_Data extract_:
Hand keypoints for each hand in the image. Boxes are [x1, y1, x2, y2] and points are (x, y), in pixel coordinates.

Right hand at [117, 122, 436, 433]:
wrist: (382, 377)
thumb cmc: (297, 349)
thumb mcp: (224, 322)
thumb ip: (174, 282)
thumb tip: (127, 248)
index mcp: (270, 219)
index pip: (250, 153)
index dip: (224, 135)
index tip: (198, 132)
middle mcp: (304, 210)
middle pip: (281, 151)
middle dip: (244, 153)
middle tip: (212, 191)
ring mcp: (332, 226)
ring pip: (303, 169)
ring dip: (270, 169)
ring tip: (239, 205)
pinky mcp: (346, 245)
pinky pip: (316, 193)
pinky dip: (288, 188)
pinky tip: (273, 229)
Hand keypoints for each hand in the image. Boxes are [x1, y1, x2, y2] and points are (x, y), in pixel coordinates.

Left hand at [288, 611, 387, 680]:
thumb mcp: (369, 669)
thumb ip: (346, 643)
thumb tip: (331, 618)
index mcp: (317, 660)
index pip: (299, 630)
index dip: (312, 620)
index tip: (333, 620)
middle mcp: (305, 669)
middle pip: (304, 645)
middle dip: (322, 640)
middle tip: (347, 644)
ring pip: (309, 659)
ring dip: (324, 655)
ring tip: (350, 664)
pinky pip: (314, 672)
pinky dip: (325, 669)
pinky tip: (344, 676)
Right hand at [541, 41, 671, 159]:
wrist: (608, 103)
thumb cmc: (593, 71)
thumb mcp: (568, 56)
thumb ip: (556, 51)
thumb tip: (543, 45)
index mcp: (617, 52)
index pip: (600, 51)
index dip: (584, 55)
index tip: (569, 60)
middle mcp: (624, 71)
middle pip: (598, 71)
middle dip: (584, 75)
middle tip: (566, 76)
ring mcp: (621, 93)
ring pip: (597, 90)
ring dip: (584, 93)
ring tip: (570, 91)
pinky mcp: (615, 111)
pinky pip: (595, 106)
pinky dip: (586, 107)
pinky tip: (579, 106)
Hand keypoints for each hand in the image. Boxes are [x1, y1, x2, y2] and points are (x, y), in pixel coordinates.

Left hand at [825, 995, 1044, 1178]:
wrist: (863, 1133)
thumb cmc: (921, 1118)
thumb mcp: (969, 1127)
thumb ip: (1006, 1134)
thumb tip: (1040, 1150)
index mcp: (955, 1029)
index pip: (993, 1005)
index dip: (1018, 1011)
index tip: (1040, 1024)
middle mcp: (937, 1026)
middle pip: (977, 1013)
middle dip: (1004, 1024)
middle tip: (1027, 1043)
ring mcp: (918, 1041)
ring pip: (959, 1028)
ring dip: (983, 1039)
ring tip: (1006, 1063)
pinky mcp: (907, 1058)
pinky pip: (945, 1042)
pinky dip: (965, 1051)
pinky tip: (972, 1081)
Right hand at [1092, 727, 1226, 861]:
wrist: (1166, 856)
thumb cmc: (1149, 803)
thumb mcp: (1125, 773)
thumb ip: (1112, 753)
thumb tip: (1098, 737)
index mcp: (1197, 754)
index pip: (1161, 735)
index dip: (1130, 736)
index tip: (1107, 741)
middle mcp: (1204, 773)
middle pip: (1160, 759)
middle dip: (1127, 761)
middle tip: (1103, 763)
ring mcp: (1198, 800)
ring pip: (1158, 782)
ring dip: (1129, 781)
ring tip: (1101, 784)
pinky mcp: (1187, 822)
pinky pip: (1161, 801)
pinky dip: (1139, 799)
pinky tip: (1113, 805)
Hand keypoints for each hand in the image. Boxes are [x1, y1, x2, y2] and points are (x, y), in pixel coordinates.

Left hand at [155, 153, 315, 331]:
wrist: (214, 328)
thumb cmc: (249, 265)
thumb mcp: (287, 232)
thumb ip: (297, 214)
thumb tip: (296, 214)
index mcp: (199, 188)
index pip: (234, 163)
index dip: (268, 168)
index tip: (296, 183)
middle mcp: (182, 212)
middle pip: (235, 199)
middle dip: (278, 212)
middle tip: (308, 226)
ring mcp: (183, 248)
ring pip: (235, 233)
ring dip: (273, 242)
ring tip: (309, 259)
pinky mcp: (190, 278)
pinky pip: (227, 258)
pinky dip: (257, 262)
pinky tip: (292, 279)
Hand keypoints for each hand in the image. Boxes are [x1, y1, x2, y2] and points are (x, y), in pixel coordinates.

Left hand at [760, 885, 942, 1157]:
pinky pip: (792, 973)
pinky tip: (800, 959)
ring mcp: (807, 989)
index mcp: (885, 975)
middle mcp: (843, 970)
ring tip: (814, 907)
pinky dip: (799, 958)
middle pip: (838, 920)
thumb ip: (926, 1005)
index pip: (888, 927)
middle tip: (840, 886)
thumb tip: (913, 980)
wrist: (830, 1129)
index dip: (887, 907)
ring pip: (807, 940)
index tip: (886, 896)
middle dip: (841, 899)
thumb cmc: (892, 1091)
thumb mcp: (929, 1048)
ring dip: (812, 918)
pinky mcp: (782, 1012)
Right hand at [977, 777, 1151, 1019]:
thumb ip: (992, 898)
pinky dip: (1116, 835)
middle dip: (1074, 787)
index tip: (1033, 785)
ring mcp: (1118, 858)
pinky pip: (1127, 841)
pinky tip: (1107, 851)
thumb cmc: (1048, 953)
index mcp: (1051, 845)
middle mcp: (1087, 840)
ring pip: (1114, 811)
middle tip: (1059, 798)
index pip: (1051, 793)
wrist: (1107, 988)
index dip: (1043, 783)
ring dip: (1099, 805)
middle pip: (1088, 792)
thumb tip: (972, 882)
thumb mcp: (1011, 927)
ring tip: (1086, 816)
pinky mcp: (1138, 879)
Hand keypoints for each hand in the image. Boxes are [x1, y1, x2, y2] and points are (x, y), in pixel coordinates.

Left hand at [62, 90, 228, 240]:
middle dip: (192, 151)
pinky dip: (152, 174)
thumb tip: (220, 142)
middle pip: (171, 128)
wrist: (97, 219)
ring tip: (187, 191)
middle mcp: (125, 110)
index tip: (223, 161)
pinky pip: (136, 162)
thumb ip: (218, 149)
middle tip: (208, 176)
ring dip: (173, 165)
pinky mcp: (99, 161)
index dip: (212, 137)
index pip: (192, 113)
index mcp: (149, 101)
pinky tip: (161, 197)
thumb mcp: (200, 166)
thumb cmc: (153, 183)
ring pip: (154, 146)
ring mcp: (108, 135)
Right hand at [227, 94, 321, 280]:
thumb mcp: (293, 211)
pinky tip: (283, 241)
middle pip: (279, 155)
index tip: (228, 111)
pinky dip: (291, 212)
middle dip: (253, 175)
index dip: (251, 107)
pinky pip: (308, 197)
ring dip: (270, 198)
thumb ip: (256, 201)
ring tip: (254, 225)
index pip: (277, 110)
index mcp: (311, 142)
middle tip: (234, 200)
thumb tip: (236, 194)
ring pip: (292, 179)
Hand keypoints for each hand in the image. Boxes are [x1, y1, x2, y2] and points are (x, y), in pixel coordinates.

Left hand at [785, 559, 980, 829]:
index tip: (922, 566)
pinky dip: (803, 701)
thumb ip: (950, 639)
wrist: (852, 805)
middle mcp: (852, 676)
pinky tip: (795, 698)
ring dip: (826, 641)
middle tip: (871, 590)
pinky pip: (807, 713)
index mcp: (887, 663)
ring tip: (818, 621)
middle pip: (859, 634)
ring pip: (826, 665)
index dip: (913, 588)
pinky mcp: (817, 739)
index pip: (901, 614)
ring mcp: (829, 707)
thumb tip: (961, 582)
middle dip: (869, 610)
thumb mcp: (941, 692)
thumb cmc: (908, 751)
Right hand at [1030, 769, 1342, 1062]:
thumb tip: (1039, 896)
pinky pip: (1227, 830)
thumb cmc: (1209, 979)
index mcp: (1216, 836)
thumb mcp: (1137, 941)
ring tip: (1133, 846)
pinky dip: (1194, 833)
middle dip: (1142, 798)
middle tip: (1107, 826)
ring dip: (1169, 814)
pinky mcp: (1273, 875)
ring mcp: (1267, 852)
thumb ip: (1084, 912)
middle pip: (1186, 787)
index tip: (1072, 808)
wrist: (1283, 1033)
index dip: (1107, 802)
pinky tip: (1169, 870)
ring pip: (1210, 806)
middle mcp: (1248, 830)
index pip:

_Problem to work on_: Your answer must be the lines above from the one containing "wrist: (382, 377)" to the one containing "pinky tip: (273, 229)", both included, restated word for word.

_Output for this task_:
wrist: (382, 377)
thumb cmc: (297, 349)
thumb mcp: (224, 322)
thumb ip: (174, 282)
thumb tip: (127, 248)
index mcp: (270, 219)
index pip: (250, 153)
index dip: (224, 135)
index tip: (198, 132)
middle mcp: (304, 210)
middle pip: (281, 151)
middle dip: (244, 153)
middle tip: (212, 191)
ring mcp: (332, 226)
ring pip: (303, 169)
ring dip: (270, 169)
ring tip: (239, 205)
pinky mcp: (346, 245)
pinky pip: (316, 193)
pinky dip: (288, 188)
pinky tip: (273, 229)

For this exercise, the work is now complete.